In your experience is this do able? Thank you for any advice!


----------



## BohemianWaxwing (Sep 13, 2014)

That's kind of the point of keeping bees.  In a good year, a healthy hive will produce more honey than the bees need (they're working toward splitting the hive into two hives by swarming). Harvesting honey can be part of the management process that reduces the likelihood that your bees will swarm. Some bee keepers harvest all of the honey and simply feed bees sugar water as needed.


----------



## alleyyooper (Apr 22, 2005)

In a good year where winter temps can get as low as -30F below zero with a two deep hive set up harvesting one shallow of honey is normally done twice a summer and the bees will still have both deeps full of honey for the winter.

 Al


----------



## candyknitter (Apr 23, 2009)

BohemianWaxwing said:


> Some bee keepers harvest all of the honey and simply feed bees sugar water as needed.


This is what the keeper teaching the course did. Honey is such a wonderful product, full of goodness and of course the perfect food for bees. It seemed odd to end up feeding the bees sugar water, but everyone there was doing it on a commercial basis.
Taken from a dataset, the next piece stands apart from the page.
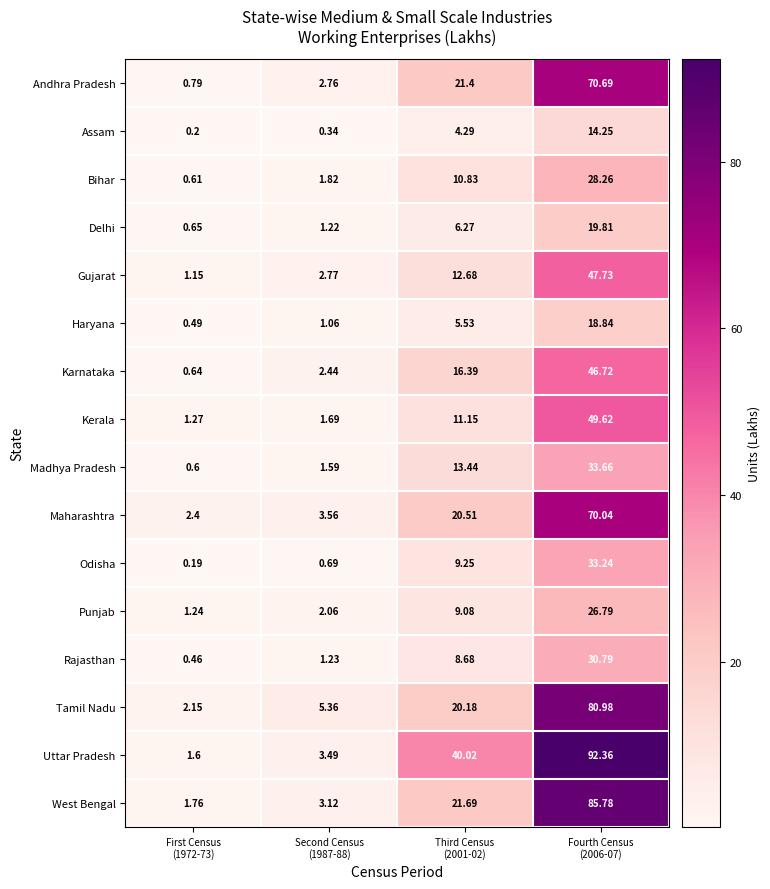

Which series has the largest total across all categories?

Uttar Pradesh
I really like the idea of letting the bees stick with their natural diet


----------



## BohemianWaxwing (Sep 13, 2014)

Me too. You should check out www.backyardhive.com. It's the site that first got me to take the plunge into bee keeping and I still keep just a couple top bar hives. If you're going for simple, low-input, minimal "tools/accessories" method of bee-keeping, it's really not possible to beat this system. They're very pro-"let the bees do their own thing", which keeps things simple for me and, I think, is healthier for the bees.


----------



## Terri (May 10, 2002)

Where I live, bees need 2 deep boxes full of honey to eat until spring comes. And, in late winter beekeepers check their hives too see if the bees have enough feed. 

Anything OVER two deep boxes are harvested by the beekeeper. But, I have heard that in the South of this country the bees only need one deep box of stores. 

So, if I were you, I would find somebody who keeps bees in your country, and ask them how much honey they leave for the bees. How much the bees need will vary from area to area.


----------